═════ TRECHO CITADO
O fechamento do jornal
Por volta das 19 horas, a redação volta a ficar silenciosa e todos trabalham
tanto que não há tempo para conversa. Cássia come um lanche na sua própria
mesa. Ela está silenciosa e parece um pouco cansada. A sensação é que o tempo
agora corre mais depressa. As três páginas da economia sobre o PIB já estão
diagramadas e os repórteres avisados em relação aos centímetros de cada matéria.
É hora de começar a cortar o material produzido. Dos cindo gráficos
selecionados no início da tarde, três já foram cortados. O programa de computador,
utilizado pelo jornal, mostra, do lado esquerdo do visor, o texto que está sendo
escrito, e paralelamente, do lado direito, o espaço que está sendo preenchido (em
centímetros) na página diagramada do jornal. Dá a idéia de uma forma que vai
enchendo conforme o texto vai sendo redigido, como descreve um repórter ao final
da sua matéria: “eu já enchi a forma”.
O desenho da primeira página do jornal chega, pelo computador, à chefe da
editoria de economia, às 19h30. É a confirmação de que o PIB é a manchete do dia
seguinte, com foto e gráfico. Ela precisa agora enviar ao editor-executivo a sugestão
de título para manchete e texto da primeira página, além de coordenar um total de
cinco páginas do caderno de economia (três destinadas ao PIB).
Faltando poucas horas para o fechamento do jornal, o diagramador avisa que
a organização das páginas está mudando. São os novos anúncios que chegam e
alteram os espaços da propaganda e das notícias. Os diagramadores precisam
esperar as mudanças para novamente determinar os espaços das notícias.
Cássia consulta o caderno do PIB, entregue na coletiva, e precisa incluir na
matéria os depoimentos que os outros jornalistas da equipe passaram para o seu
computador. Ela começa a se preocupar com o espaço da matéria. É hora de
arrumar tudo, cortar e dar forma à reportagem um trabalho cansativo e tenso por
conta do tempo que parece fugir.
Na redação, a TV exibe o Jornal Nacional da TV Globo - já são oito horas da
noite. O telejornal anuncia o crescimento do PIB sem nenhuma reportagem especial.
══════════
▶ **ENUNCIADO A**
Organize como uma lista JSON de strings as linhas dos registros, começando pela linha que contém "collector number: 872" e indo até o fim dos registros, com as duas pontas incluídas. Ponha uma string para cada linha e deixe de fora as linhas em branco.
═════ DADOS APRESENTADOS
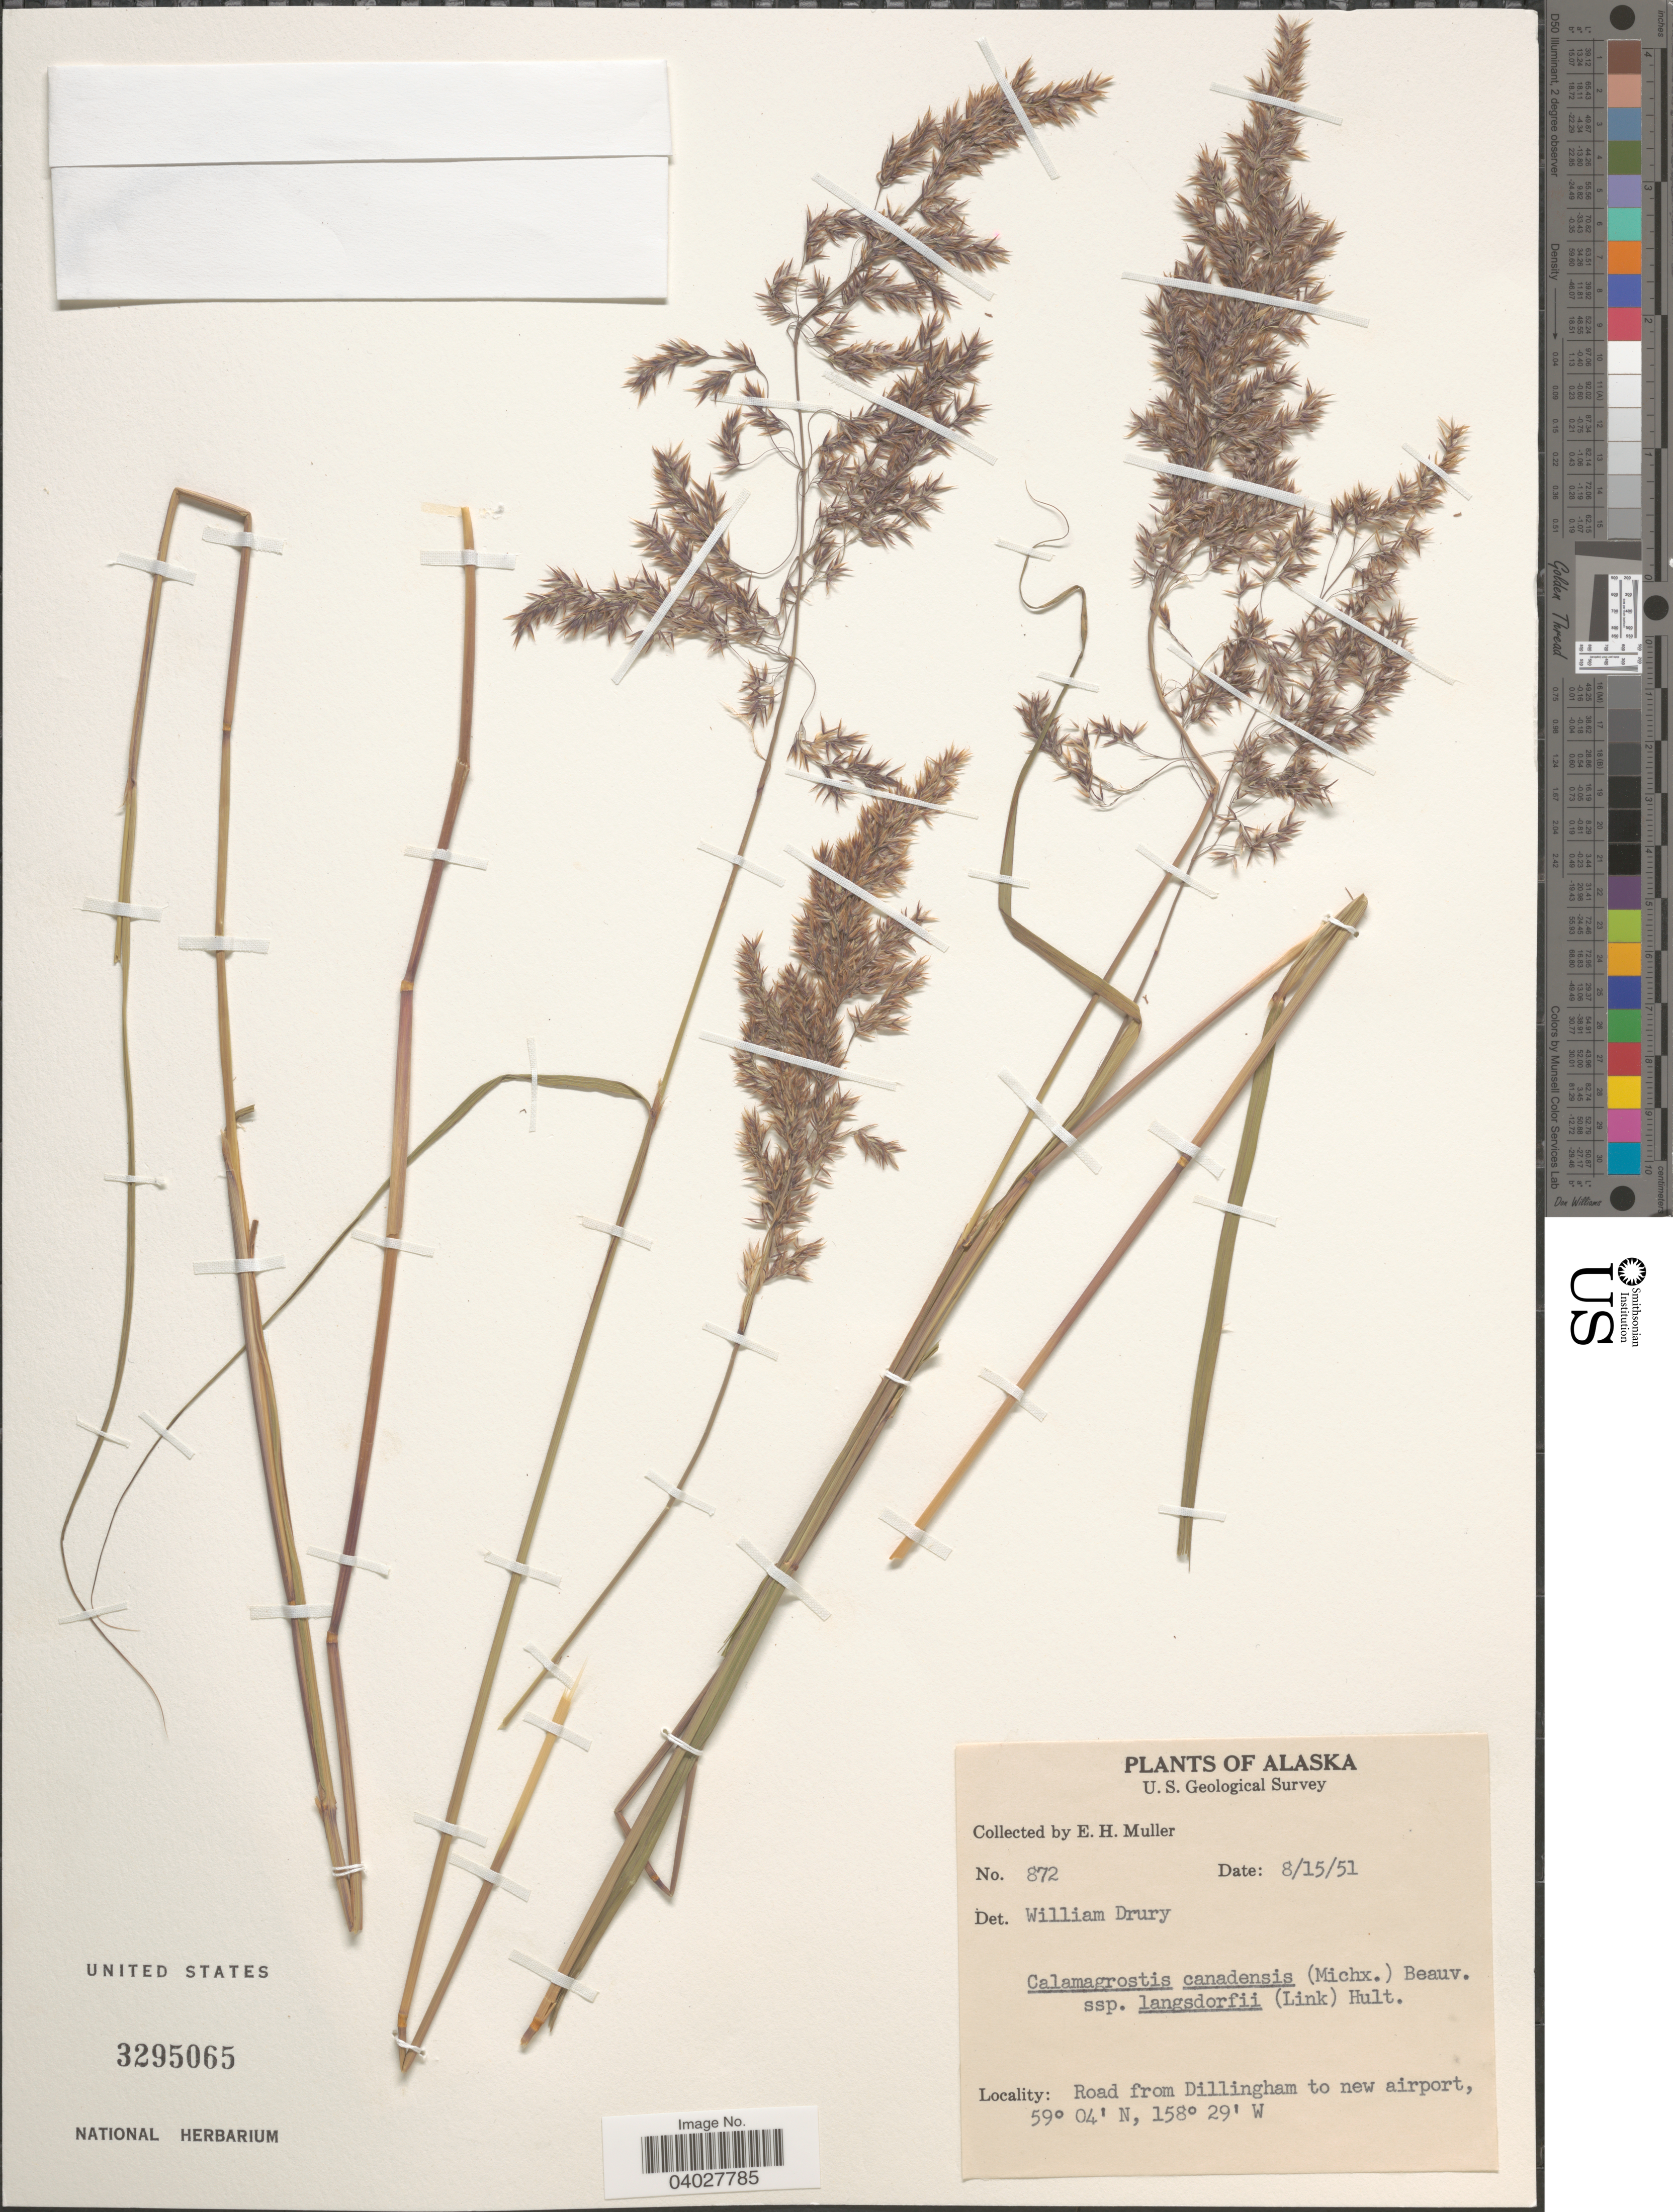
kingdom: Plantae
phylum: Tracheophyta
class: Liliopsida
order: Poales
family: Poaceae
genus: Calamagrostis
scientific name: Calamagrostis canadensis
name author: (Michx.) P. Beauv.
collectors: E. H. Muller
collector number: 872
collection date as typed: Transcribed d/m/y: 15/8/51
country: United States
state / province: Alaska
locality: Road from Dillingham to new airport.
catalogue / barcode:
══════════
▶ **ENUNCIADO B**
Devolva, sem nenhuma alteração, a parte do trecho citado que começa em "Cássia consulta o" e vai até "nenhuma reportagem especial.".

▶ **RESOLUÇÃO COMPLETA A**
[
  "collector number: 872",
  "collection date as typed: Transcribed d/m/y: 15/8/51",
  "country: United States",
  "state / province: Alaska",
  "locality: Road from Dillingham to new airport.",
  "catalogue / barcode:"
]

▶ **RESOLUÇÃO COMPLETA B**
Cássia consulta o caderno do PIB, entregue na coletiva, e precisa incluir na
matéria os depoimentos que os outros jornalistas da equipe passaram para o seu
computador. Ela começa a se preocupar com o espaço da matéria. É hora de
arrumar tudo, cortar e dar forma à reportagem um trabalho cansativo e tenso por
conta do tempo que parece fugir.
Na redação, a TV exibe o Jornal Nacional da TV Globo - já são oito horas da
noite. O telejornal anuncia o crescimento do PIB sem nenhuma reportagem especial.